▶ [Work to complete]:
For the data below, restate word for word only the lines from the line containing "[2] Kouveliotou C., Meegan" through the line containing "[5] Fox D. B., et al., 2005, Nature, 437, 845", both ends included.

▶ [Provided information]:
>>>>

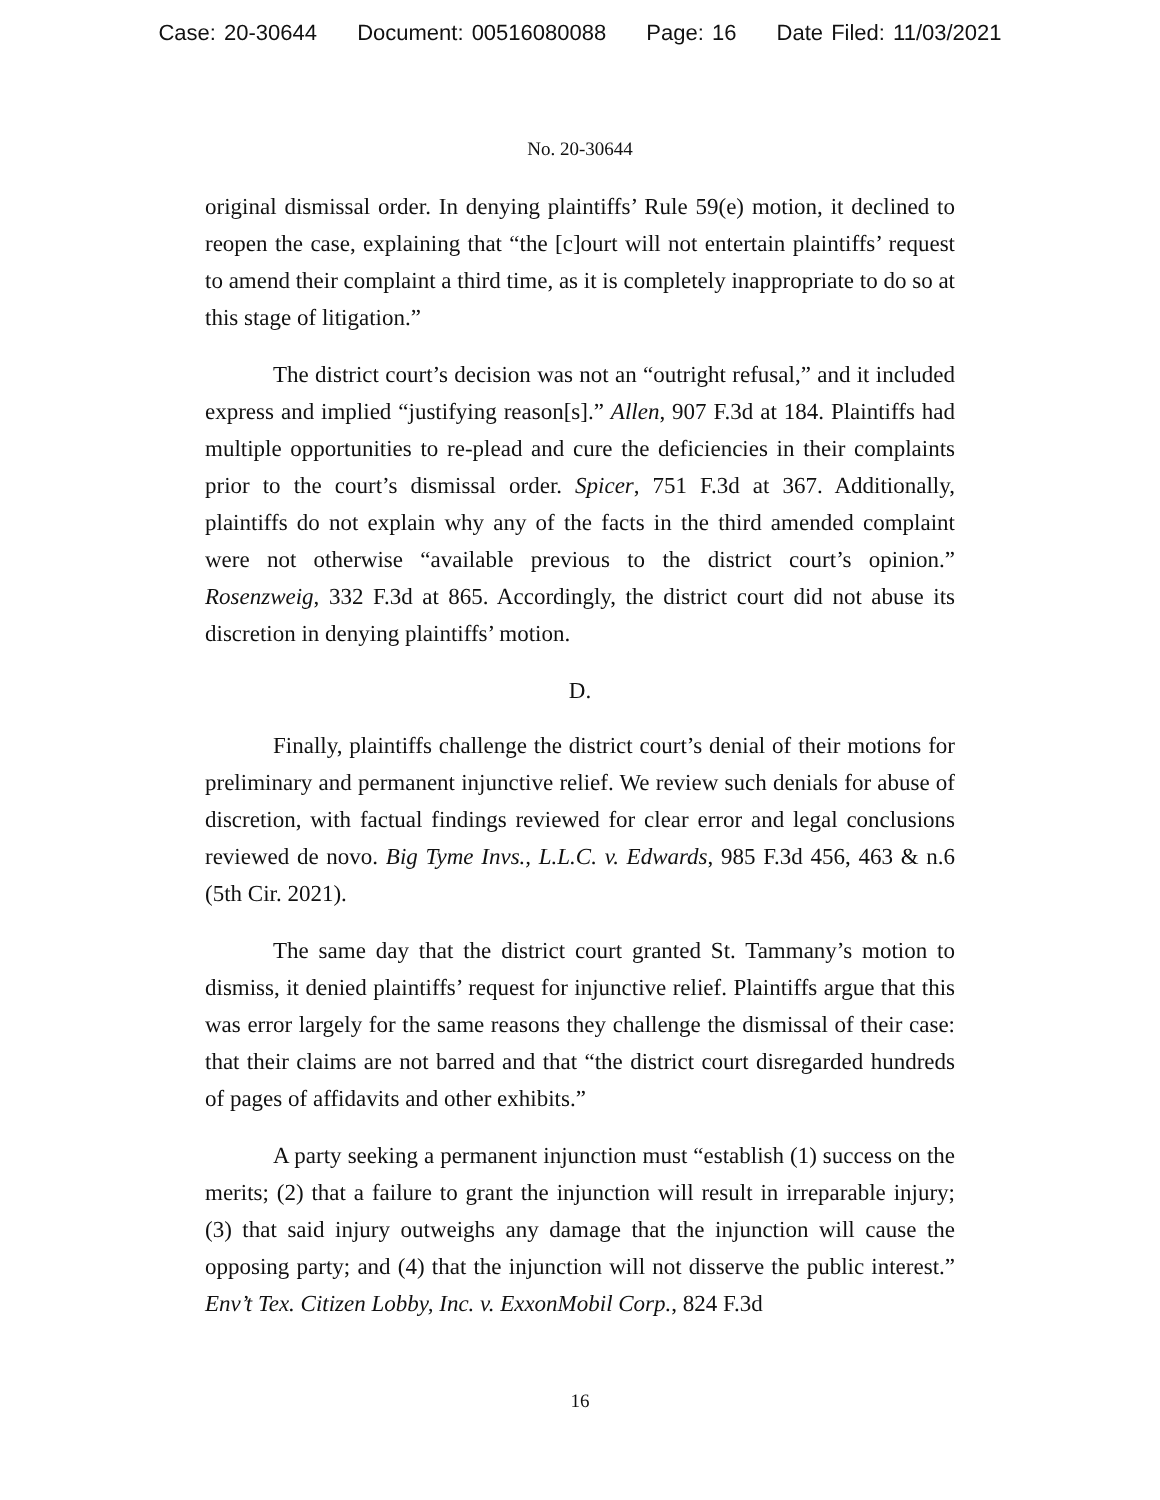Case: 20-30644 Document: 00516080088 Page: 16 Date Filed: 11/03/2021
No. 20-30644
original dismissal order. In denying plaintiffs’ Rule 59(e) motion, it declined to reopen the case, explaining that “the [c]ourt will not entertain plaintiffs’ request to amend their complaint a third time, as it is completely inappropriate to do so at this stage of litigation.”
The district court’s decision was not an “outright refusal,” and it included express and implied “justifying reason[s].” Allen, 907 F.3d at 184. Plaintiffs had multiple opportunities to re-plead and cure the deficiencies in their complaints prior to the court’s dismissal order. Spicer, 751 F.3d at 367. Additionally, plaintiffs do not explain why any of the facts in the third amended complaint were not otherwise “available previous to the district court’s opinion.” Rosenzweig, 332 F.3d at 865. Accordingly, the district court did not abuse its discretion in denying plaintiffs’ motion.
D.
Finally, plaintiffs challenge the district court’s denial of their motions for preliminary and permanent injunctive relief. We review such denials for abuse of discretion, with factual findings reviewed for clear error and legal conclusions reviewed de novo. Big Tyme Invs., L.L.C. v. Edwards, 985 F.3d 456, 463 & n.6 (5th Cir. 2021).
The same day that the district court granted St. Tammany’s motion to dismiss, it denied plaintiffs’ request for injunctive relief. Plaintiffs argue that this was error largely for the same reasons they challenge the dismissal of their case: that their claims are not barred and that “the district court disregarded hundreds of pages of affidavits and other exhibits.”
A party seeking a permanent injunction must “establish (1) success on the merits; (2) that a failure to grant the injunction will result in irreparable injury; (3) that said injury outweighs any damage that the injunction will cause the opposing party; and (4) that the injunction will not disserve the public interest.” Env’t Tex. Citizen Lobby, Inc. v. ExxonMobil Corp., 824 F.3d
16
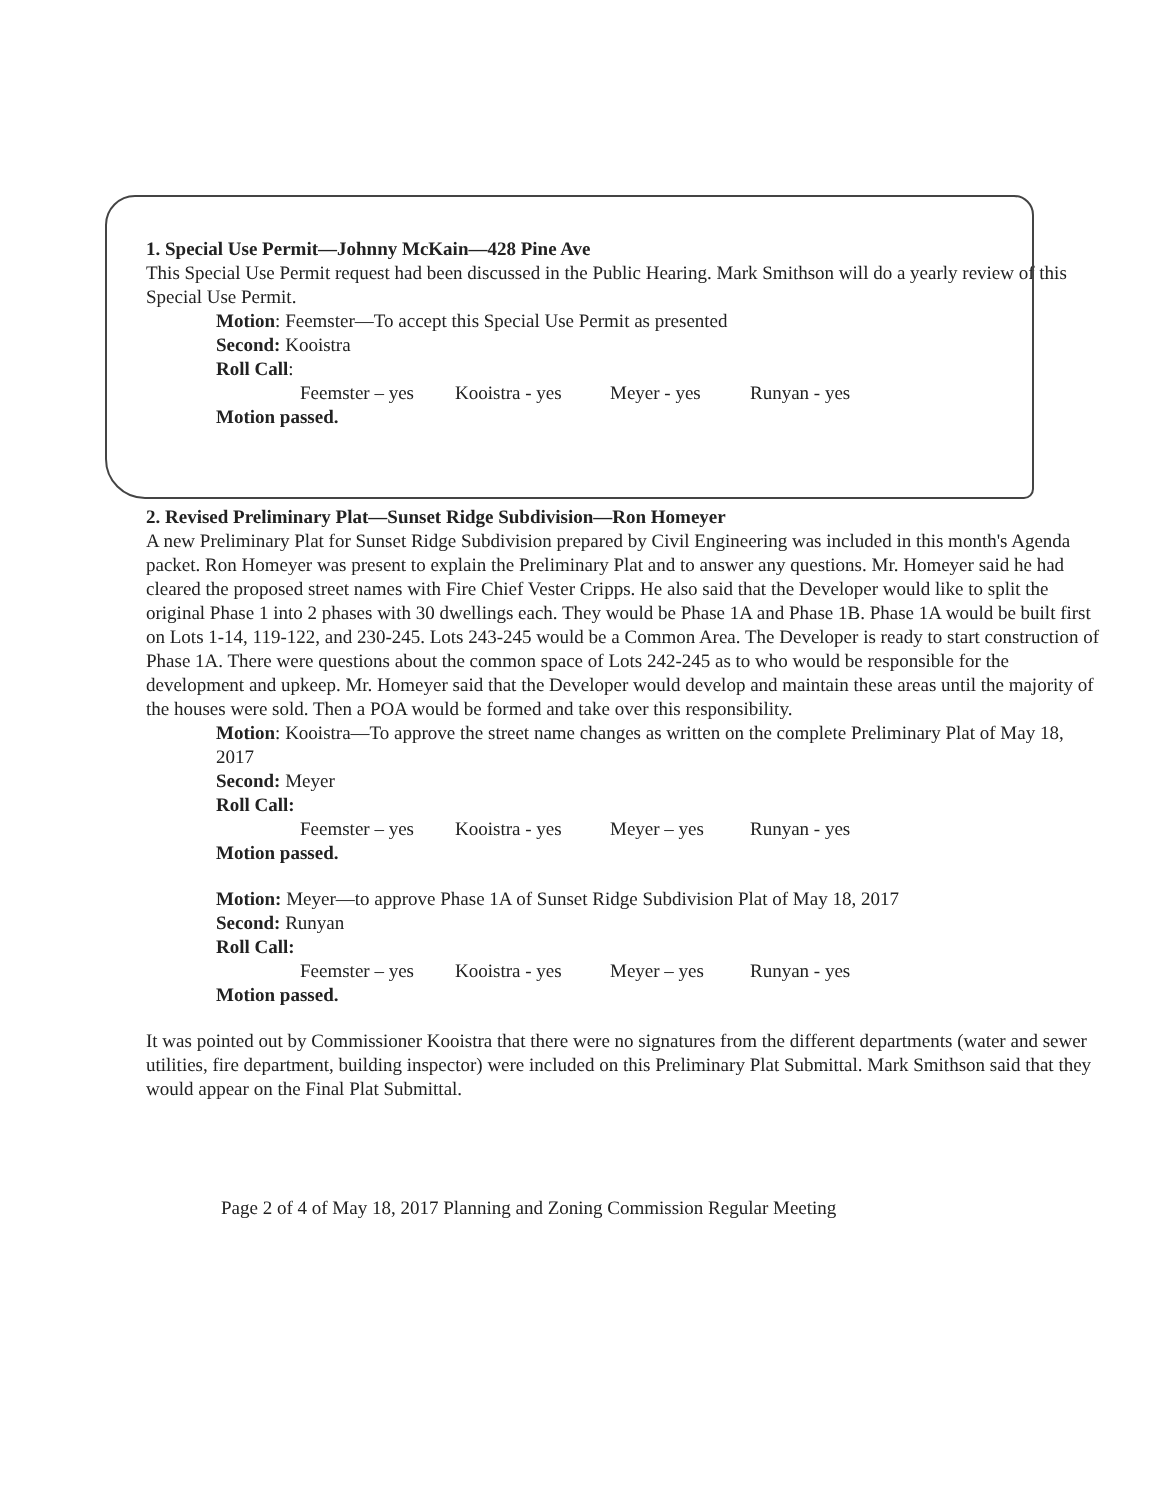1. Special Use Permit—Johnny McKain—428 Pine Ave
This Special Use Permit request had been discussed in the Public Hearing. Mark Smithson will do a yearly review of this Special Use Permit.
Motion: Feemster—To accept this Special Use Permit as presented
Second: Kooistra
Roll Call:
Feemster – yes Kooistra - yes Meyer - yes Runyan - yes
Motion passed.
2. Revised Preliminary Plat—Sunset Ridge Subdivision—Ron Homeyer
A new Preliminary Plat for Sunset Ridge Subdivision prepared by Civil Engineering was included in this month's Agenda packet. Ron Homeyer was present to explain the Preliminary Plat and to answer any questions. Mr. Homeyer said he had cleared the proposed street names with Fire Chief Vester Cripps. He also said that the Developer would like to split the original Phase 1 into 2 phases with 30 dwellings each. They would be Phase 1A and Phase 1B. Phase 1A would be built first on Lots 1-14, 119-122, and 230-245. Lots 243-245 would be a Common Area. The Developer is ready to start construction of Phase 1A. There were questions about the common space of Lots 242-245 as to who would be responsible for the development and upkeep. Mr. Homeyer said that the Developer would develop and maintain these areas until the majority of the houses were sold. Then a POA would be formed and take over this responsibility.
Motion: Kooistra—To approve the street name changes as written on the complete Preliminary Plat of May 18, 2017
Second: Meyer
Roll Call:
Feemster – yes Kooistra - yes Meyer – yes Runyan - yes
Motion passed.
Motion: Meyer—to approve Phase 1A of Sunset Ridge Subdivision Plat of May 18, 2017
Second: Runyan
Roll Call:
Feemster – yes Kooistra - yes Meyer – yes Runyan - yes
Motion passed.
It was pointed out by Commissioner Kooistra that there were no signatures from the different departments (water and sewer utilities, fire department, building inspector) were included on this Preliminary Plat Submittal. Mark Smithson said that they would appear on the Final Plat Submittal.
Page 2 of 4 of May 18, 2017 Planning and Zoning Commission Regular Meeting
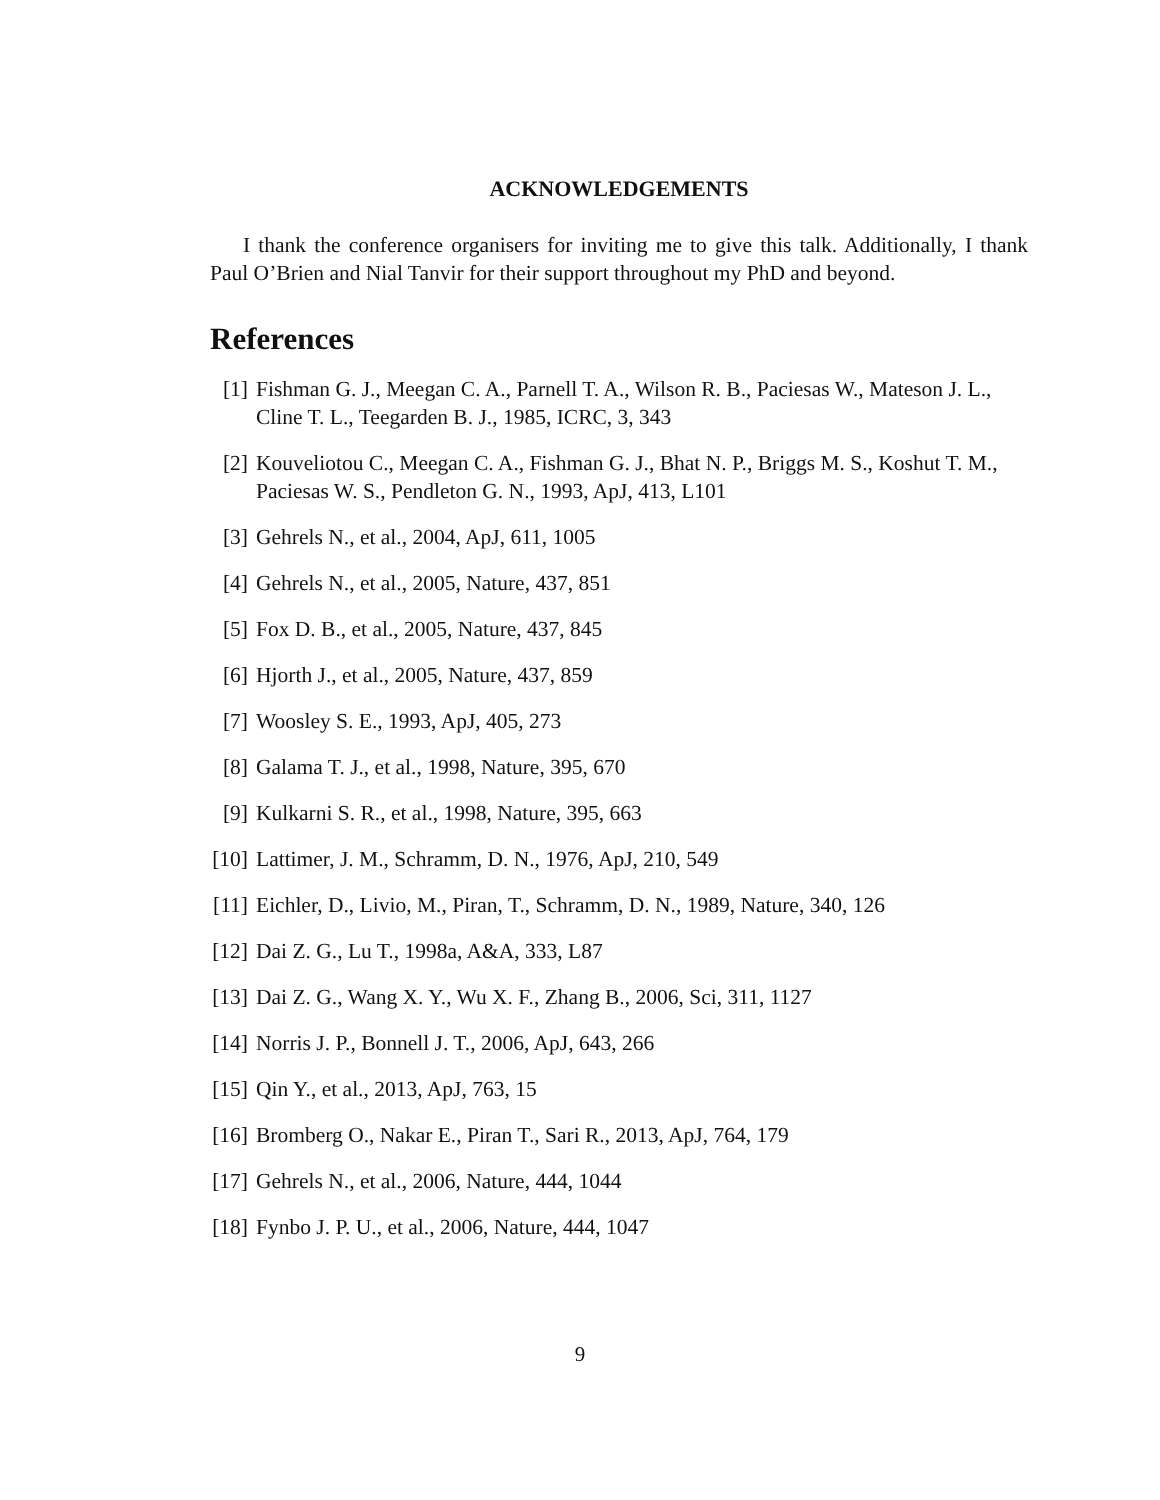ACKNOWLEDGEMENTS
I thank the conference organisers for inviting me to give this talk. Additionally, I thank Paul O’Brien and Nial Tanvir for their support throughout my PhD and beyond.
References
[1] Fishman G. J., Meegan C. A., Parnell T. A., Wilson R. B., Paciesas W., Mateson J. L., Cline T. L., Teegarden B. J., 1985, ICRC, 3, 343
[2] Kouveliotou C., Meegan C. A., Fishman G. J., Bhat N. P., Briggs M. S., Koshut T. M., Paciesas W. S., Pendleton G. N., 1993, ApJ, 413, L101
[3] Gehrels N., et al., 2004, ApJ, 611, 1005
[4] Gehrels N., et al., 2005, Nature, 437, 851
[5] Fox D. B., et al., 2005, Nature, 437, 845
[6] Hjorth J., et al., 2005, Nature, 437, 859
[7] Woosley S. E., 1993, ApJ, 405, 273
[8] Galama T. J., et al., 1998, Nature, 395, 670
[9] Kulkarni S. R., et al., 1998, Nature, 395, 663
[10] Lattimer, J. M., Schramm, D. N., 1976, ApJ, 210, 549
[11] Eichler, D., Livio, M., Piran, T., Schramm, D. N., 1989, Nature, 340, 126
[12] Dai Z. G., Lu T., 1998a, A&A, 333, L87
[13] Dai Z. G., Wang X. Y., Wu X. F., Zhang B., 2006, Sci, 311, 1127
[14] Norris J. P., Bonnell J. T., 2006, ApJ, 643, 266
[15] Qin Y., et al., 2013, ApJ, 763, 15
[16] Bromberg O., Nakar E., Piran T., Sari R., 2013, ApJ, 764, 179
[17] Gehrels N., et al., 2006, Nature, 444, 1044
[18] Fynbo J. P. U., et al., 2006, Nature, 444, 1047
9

<<<<

▶ [Solved problem]:
[2] Kouveliotou C., Meegan C. A., Fishman G. J., Bhat N. P., Briggs M. S., Koshut T. M., Paciesas W. S., Pendleton G. N., 1993, ApJ, 413, L101
[3] Gehrels N., et al., 2004, ApJ, 611, 1005
[4] Gehrels N., et al., 2005, Nature, 437, 851
[5] Fox D. B., et al., 2005, Nature, 437, 845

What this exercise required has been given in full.